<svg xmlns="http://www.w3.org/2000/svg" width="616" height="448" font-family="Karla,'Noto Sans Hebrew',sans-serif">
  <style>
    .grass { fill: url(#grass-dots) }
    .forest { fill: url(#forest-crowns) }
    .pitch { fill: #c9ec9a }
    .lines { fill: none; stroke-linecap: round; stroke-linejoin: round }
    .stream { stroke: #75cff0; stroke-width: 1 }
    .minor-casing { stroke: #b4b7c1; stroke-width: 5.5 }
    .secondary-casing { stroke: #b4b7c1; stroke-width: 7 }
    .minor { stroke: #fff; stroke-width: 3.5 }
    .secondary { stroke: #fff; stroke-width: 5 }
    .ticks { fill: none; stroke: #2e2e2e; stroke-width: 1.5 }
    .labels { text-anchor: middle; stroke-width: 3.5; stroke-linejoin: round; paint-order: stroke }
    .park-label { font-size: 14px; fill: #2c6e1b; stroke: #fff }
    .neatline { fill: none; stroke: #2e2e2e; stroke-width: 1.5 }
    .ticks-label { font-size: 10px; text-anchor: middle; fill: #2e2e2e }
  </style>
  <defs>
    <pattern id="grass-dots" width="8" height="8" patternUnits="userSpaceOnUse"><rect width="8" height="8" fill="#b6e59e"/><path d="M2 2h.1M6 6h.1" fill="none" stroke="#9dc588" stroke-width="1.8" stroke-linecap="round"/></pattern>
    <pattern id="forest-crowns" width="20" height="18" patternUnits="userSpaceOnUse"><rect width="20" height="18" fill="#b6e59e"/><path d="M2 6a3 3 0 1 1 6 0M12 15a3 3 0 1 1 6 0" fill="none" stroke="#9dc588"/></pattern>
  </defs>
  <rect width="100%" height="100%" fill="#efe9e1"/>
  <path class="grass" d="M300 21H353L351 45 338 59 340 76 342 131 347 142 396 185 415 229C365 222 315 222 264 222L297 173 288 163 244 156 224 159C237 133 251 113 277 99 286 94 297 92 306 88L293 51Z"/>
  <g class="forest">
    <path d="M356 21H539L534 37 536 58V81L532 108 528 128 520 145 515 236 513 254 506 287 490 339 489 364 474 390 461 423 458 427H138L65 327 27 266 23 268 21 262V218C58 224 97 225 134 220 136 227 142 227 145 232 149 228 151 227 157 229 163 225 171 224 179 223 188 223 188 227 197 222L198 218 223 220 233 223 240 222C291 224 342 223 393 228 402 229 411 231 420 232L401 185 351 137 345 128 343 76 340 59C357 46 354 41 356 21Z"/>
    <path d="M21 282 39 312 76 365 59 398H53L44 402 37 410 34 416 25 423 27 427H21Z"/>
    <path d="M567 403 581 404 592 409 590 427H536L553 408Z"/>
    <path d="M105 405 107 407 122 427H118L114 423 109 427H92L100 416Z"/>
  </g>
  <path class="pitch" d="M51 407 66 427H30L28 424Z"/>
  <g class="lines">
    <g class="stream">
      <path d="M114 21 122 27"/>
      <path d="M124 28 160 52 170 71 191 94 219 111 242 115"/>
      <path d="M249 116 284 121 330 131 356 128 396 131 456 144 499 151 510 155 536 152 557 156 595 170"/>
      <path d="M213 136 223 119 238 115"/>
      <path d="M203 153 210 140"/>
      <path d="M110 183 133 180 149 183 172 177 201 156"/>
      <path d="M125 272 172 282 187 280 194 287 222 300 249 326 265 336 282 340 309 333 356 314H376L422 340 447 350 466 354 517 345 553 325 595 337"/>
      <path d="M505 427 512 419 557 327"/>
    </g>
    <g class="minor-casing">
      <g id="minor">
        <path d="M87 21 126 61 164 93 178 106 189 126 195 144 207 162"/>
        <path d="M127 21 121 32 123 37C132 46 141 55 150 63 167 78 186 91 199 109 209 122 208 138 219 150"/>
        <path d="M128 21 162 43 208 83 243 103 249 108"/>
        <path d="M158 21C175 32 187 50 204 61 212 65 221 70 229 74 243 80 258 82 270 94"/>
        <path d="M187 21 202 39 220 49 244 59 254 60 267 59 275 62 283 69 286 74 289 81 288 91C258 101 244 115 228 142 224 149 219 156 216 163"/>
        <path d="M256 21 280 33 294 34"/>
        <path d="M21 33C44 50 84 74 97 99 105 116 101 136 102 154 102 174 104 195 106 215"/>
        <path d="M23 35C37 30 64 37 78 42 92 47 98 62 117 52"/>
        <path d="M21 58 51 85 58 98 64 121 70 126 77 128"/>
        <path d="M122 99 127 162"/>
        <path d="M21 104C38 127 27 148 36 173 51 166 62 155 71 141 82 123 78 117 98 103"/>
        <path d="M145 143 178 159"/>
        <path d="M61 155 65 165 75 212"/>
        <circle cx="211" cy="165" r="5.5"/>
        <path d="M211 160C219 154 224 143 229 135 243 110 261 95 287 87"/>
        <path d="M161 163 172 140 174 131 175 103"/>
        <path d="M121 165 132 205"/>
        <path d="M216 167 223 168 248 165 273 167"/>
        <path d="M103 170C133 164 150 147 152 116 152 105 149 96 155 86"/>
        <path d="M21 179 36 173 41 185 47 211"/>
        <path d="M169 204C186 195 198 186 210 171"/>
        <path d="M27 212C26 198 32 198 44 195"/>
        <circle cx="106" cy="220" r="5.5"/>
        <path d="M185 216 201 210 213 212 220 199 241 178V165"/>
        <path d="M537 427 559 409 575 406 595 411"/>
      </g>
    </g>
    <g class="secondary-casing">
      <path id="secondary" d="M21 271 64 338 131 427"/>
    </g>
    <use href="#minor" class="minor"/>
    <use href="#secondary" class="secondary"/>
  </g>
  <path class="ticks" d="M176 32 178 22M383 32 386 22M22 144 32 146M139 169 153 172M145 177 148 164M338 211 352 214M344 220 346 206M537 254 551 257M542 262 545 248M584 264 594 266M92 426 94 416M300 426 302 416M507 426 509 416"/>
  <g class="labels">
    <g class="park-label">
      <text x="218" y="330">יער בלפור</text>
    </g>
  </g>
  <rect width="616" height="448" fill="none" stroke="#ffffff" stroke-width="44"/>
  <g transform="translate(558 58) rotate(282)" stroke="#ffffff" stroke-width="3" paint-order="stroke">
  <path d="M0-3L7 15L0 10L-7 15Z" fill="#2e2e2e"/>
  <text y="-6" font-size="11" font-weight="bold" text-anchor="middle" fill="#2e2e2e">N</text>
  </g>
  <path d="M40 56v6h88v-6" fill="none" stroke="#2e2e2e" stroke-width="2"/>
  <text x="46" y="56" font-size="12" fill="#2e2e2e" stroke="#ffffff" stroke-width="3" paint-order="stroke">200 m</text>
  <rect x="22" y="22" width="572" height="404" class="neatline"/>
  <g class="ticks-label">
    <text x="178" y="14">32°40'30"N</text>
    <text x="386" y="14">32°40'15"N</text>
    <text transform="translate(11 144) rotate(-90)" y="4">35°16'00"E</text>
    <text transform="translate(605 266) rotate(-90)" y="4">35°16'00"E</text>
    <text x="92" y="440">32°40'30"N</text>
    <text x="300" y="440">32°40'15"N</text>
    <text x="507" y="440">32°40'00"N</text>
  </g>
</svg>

----------------------------------------

Goal of the exercise: Type out the entries once more, precisely.

Solution to the exercise:
<svg xmlns="http://www.w3.org/2000/svg" width="616" height="448" font-family="Karla,'Noto Sans Hebrew',sans-serif">
  <style>
    .grass { fill: url(#grass-dots) }
    .forest { fill: url(#forest-crowns) }
    .pitch { fill: #c9ec9a }
    .lines { fill: none; stroke-linecap: round; stroke-linejoin: round }
    .stream { stroke: #75cff0; stroke-width: 1 }
    .minor-casing { stroke: #b4b7c1; stroke-width: 5.5 }
    .secondary-casing { stroke: #b4b7c1; stroke-width: 7 }
    .minor { stroke: #fff; stroke-width: 3.5 }
    .secondary { stroke: #fff; stroke-width: 5 }
    .ticks { fill: none; stroke: #2e2e2e; stroke-width: 1.5 }
    .labels { text-anchor: middle; stroke-width: 3.5; stroke-linejoin: round; paint-order: stroke }
    .park-label { font-size: 14px; fill: #2c6e1b; stroke: #fff }
    .neatline { fill: none; stroke: #2e2e2e; stroke-width: 1.5 }
    .ticks-label { font-size: 10px; text-anchor: middle; fill: #2e2e2e }
  </style>
  <defs>
    <pattern id="grass-dots" width="8" height="8" patternUnits="userSpaceOnUse"><rect width="8" height="8" fill="#b6e59e"/><path d="M2 2h.1M6 6h.1" fill="none" stroke="#9dc588" stroke-width="1.8" stroke-linecap="round"/></pattern>
    <pattern id="forest-crowns" width="20" height="18" patternUnits="userSpaceOnUse"><rect width="20" height="18" fill="#b6e59e"/><path d="M2 6a3 3 0 1 1 6 0M12 15a3 3 0 1 1 6 0" fill="none" stroke="#9dc588"/></pattern>
  </defs>
  <rect width="100%" height="100%" fill="#efe9e1"/>
  <path class="grass" d="M300 21H353L351 45 338 59 340 76 342 131 347 142 396 185 415 229C365 222 315 222 264 222L297 173 288 163 244 156 224 159C237 133 251 113 277 99 286 94 297 92 306 88L293 51Z"/>
  <g class="forest">
    <path d="M356 21H539L534 37 536 58V81L532 108 528 128 520 145 515 236 513 254 506 287 490 339 489 364 474 390 461 423 458 427H138L65 327 27 266 23 268 21 262V218C58 224 97 225 134 220 136 227 142 227 145 232 149 228 151 227 157 229 163 225 171 224 179 223 188 223 188 227 197 222L198 218 223 220 233 223 240 222C291 224 342 223 393 228 402 229 411 231 420 232L401 185 351 137 345 128 343 76 340 59C357 46 354 41 356 21Z"/>
    <path d="M21 282 39 312 76 365 59 398H53L44 402 37 410 34 416 25 423 27 427H21Z"/>
    <path d="M567 403 581 404 592 409 590 427H536L553 408Z"/>
    <path d="M105 405 107 407 122 427H118L114 423 109 427H92L100 416Z"/>
  </g>
  <path class="pitch" d="M51 407 66 427H30L28 424Z"/>
  <g class="lines">
    <g class="stream">
      <path d="M114 21 122 27"/>
      <path d="M124 28 160 52 170 71 191 94 219 111 242 115"/>
      <path d="M249 116 284 121 330 131 356 128 396 131 456 144 499 151 510 155 536 152 557 156 595 170"/>
      <path d="M213 136 223 119 238 115"/>
      <path d="M203 153 210 140"/>
      <path d="M110 183 133 180 149 183 172 177 201 156"/>
      <path d="M125 272 172 282 187 280 194 287 222 300 249 326 265 336 282 340 309 333 356 314H376L422 340 447 350 466 354 517 345 553 325 595 337"/>
      <path d="M505 427 512 419 557 327"/>
    </g>
    <g class="minor-casing">
      <g id="minor">
        <path d="M87 21 126 61 164 93 178 106 189 126 195 144 207 162"/>
        <path d="M127 21 121 32 123 37C132 46 141 55 150 63 167 78 186 91 199 109 209 122 208 138 219 150"/>
        <path d="M128 21 162 43 208 83 243 103 249 108"/>
        <path d="M158 21C175 32 187 50 204 61 212 65 221 70 229 74 243 80 258 82 270 94"/>
        <path d="M187 21 202 39 220 49 244 59 254 60 267 59 275 62 283 69 286 74 289 81 288 91C258 101 244 115 228 142 224 149 219 156 216 163"/>
        <path d="M256 21 280 33 294 34"/>
        <path d="M21 33C44 50 84 74 97 99 105 116 101 136 102 154 102 174 104 195 106 215"/>
        <path d="M23 35C37 30 64 37 78 42 92 47 98 62 117 52"/>
        <path d="M21 58 51 85 58 98 64 121 70 126 77 128"/>
        <path d="M122 99 127 162"/>
        <path d="M21 104C38 127 27 148 36 173 51 166 62 155 71 141 82 123 78 117 98 103"/>
        <path d="M145 143 178 159"/>
        <path d="M61 155 65 165 75 212"/>
        <circle cx="211" cy="165" r="5.5"/>
        <path d="M211 160C219 154 224 143 229 135 243 110 261 95 287 87"/>
        <path d="M161 163 172 140 174 131 175 103"/>
        <path d="M121 165 132 205"/>
        <path d="M216 167 223 168 248 165 273 167"/>
        <path d="M103 170C133 164 150 147 152 116 152 105 149 96 155 86"/>
        <path d="M21 179 36 173 41 185 47 211"/>
        <path d="M169 204C186 195 198 186 210 171"/>
        <path d="M27 212C26 198 32 198 44 195"/>
        <circle cx="106" cy="220" r="5.5"/>
        <path d="M185 216 201 210 213 212 220 199 241 178V165"/>
        <path d="M537 427 559 409 575 406 595 411"/>
      </g>
    </g>
    <g class="secondary-casing">
      <path id="secondary" d="M21 271 64 338 131 427"/>
    </g>
    <use href="#minor" class="minor"/>
    <use href="#secondary" class="secondary"/>
  </g>
  <path class="ticks" d="M176 32 178 22M383 32 386 22M22 144 32 146M139 169 153 172M145 177 148 164M338 211 352 214M344 220 346 206M537 254 551 257M542 262 545 248M584 264 594 266M92 426 94 416M300 426 302 416M507 426 509 416"/>
  <g class="labels">
    <g class="park-label">
      <text x="218" y="330">יער בלפור</text>
    </g>
  </g>
  <rect width="616" height="448" fill="none" stroke="#ffffff" stroke-width="44"/>
  <g transform="translate(558 58) rotate(282)" stroke="#ffffff" stroke-width="3" paint-order="stroke">
  <path d="M0-3L7 15L0 10L-7 15Z" fill="#2e2e2e"/>
  <text y="-6" font-size="11" font-weight="bold" text-anchor="middle" fill="#2e2e2e">N</text>
  </g>
  <path d="M40 56v6h88v-6" fill="none" stroke="#2e2e2e" stroke-width="2"/>
  <text x="46" y="56" font-size="12" fill="#2e2e2e" stroke="#ffffff" stroke-width="3" paint-order="stroke">200 m</text>
  <rect x="22" y="22" width="572" height="404" class="neatline"/>
  <g class="ticks-label">
    <text x="178" y="14">32°40'30"N</text>
    <text x="386" y="14">32°40'15"N</text>
    <text transform="translate(11 144) rotate(-90)" y="4">35°16'00"E</text>
    <text transform="translate(605 266) rotate(-90)" y="4">35°16'00"E</text>
    <text x="92" y="440">32°40'30"N</text>
    <text x="300" y="440">32°40'15"N</text>
    <text x="507" y="440">32°40'00"N</text>
  </g>
</svg>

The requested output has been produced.